### Exercise tasks
1. Using the TNG simulations page, decide whether each statement agrees with the text. Give yes or no for each and quote the deciding words. (a) Commercial uses require contacting the collaboration first. (b) The three volumes in the TNG50, TNG100 and TNG300 comparison are exactly to scale. (c) The projection of the distribution of stars was taken from the TNG300 simulation.
2. According to the TNG simulations page, what is the horizontal scale of the composite image that combines gas temperature and shock mach number?
3. From the TNG simulations page, return the passage that begins at the words "A. Pillepich, D." and ends after "cluster in TNG100-1.".

### Source

Note: that everything on this page is intended for public distribution. Anyone is welcome to download, distribute, and share images/videos presented here. For presentation in talks, posters, a text credit to the "TNG Simulations" or "TNG Collaboration" is sufficient.

For any commercial (non-academic) uses please contact us first.

Images:

D. Nelson

The stellar content of the Universe on the largest scales: a projection of the distribution of stars across a 50 Mpc region of space. Taken from the TNG100-1 simulation at the present day (z=0). [large]

A. Pillepich, D. Nelson

Comparison of the three TNG simulations: TNG50, TNG100, and TNG300. For each projected dark matter density is shown. The three volumes are roughly though not exactly to scale. [large] [black]

D. Nelson

Composite image combining gas temperature and shock mach number, in black and white. The horizontal scale of the image is ~100 Mpc (~320 million light years), around the second most massive cluster in TNG100-1.

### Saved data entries
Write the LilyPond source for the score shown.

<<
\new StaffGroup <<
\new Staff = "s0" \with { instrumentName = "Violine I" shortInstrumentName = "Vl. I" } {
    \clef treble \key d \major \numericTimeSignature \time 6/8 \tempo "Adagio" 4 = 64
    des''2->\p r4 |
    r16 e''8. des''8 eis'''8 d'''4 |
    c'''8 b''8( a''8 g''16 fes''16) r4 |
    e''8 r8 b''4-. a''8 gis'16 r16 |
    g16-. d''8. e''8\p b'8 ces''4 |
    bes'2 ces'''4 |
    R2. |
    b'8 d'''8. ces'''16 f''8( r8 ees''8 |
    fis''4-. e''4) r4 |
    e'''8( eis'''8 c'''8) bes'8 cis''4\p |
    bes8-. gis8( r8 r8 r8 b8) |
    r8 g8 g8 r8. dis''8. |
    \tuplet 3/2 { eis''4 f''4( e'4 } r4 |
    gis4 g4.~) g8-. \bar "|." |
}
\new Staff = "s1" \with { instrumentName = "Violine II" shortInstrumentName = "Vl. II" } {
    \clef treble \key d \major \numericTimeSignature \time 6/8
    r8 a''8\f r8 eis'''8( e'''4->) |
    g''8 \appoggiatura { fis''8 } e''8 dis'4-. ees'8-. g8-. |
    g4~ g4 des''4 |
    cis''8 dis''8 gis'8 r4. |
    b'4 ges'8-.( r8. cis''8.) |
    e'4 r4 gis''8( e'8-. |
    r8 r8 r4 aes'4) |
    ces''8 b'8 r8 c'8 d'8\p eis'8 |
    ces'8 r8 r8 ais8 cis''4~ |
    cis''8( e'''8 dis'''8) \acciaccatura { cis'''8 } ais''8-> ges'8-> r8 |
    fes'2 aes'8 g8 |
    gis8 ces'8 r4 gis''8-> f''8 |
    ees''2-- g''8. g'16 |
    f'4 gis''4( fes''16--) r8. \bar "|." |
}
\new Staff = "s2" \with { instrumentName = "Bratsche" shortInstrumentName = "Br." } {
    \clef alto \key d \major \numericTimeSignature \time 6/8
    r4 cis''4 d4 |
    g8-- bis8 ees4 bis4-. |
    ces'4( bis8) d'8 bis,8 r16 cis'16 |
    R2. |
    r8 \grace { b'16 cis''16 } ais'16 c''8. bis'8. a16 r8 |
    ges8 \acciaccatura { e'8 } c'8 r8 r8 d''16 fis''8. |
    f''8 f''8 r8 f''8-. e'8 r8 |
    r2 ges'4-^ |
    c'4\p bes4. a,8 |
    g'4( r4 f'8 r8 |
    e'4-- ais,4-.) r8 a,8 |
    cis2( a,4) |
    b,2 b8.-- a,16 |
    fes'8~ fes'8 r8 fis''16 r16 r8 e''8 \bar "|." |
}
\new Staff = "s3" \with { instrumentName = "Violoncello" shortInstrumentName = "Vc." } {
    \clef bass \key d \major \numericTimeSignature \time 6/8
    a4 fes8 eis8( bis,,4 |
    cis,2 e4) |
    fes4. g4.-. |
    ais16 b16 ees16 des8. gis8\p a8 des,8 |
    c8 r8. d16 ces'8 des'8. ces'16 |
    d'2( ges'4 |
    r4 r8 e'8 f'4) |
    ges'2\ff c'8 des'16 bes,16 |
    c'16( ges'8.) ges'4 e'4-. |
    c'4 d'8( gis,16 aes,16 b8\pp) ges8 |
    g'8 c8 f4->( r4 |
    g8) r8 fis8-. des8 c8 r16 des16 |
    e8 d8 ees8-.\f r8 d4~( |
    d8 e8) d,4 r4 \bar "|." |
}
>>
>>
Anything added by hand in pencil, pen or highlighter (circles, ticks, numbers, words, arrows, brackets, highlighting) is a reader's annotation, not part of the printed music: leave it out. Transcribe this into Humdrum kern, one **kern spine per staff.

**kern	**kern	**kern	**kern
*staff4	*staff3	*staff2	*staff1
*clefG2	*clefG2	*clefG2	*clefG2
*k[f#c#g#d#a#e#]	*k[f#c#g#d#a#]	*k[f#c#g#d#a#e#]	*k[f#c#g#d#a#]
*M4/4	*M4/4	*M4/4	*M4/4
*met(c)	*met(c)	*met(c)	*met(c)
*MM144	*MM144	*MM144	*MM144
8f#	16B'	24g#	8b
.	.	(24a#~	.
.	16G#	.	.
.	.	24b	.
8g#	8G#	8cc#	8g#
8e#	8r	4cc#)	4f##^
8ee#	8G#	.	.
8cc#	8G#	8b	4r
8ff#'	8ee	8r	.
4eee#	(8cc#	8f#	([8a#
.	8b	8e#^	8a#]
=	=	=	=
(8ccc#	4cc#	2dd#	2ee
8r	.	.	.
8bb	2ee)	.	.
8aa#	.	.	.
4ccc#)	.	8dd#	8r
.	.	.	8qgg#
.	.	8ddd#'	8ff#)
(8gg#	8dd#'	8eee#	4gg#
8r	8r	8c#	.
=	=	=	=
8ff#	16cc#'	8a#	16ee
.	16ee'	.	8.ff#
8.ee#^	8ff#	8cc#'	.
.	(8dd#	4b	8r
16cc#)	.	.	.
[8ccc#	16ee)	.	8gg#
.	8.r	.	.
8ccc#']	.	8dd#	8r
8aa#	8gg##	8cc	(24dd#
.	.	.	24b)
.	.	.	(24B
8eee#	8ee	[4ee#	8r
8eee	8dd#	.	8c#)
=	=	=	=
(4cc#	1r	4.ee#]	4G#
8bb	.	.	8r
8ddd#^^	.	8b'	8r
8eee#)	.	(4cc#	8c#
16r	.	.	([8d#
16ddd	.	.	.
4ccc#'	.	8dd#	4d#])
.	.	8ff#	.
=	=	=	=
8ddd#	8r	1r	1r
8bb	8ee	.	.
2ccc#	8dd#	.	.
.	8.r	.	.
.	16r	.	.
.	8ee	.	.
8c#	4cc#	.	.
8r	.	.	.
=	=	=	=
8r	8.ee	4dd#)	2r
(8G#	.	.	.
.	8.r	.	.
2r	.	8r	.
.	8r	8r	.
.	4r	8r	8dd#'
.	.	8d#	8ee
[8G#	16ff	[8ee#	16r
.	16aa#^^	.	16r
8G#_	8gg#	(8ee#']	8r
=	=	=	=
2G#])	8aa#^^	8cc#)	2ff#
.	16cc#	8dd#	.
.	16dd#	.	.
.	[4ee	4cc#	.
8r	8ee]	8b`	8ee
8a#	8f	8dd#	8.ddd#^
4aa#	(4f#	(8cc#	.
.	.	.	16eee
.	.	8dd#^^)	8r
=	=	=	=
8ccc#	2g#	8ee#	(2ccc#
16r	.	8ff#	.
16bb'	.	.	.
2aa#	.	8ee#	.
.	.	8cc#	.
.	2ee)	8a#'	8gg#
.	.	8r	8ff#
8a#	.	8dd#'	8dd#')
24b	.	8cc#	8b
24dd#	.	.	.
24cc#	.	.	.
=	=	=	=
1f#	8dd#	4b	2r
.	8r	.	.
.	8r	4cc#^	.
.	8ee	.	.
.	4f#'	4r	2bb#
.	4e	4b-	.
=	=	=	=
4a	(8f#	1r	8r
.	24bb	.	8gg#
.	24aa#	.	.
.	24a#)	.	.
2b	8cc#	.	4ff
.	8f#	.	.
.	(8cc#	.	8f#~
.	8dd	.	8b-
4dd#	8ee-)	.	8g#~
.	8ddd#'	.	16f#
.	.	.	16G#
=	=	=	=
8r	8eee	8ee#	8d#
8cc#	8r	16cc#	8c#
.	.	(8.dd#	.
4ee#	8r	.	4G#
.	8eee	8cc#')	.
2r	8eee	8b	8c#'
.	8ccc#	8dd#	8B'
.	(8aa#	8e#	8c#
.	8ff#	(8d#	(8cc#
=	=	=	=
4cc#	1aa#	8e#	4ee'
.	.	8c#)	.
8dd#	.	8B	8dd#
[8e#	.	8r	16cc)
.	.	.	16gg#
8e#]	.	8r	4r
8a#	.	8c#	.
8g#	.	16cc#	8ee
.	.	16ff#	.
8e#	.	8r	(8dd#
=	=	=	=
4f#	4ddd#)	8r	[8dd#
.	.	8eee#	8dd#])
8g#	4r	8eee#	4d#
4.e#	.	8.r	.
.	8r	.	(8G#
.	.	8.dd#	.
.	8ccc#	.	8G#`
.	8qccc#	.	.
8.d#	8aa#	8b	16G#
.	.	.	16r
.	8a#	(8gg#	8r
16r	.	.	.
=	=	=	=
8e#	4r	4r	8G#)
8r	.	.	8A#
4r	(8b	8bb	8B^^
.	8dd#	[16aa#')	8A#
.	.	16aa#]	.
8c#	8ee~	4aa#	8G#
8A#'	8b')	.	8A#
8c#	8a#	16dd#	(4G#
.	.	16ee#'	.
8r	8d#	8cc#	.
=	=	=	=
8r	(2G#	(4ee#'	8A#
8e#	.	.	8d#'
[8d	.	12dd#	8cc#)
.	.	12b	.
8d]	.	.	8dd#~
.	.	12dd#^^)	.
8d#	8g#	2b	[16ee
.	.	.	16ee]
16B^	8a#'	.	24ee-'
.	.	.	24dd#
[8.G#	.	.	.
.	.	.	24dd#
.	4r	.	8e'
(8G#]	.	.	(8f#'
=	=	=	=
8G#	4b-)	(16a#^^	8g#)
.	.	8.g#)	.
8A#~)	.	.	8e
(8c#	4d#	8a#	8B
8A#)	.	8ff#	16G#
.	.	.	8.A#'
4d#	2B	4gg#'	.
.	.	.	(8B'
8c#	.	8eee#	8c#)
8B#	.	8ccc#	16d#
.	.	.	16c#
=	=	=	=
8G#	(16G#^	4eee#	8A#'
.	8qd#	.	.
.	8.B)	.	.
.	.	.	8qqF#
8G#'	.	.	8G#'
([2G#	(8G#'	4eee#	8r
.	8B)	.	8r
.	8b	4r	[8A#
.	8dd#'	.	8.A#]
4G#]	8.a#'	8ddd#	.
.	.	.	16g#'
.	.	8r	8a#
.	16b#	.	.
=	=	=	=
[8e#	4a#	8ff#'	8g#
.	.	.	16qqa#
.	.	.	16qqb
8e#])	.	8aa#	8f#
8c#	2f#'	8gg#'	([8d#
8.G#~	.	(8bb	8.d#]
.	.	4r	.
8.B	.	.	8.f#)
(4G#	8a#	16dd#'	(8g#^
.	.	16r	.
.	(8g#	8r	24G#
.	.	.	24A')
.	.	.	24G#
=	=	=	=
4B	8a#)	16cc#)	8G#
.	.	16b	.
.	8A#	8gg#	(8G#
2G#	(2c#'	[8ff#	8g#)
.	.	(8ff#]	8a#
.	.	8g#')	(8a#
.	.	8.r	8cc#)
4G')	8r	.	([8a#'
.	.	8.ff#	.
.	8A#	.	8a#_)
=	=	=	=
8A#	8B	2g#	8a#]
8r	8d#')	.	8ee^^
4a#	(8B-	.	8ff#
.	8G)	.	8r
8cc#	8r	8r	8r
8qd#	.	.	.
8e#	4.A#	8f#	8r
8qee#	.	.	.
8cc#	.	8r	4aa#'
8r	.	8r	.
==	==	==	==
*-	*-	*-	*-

### Answers in order
1.
(a) Yes: "For any commercial (non-academic) uses please contact us first."
(b) No: "The three volumes are roughly though not exactly to scale."
(c) No: "Taken from the TNG100-1 simulation at the present day (z=0)."

2. About 100 Mpc (about 320 million light years).

3.
A. Pillepich, D. Nelson

Comparison of the three TNG simulations: TNG50, TNG100, and TNG300. For each projected dark matter density is shown. The three volumes are roughly though not exactly to scale. [large] [black]

D. Nelson

Composite image combining gas temperature and shock mach number, in black and white. The horizontal scale of the image is ~100 Mpc (~320 million light years), around the second most massive cluster in TNG100-1.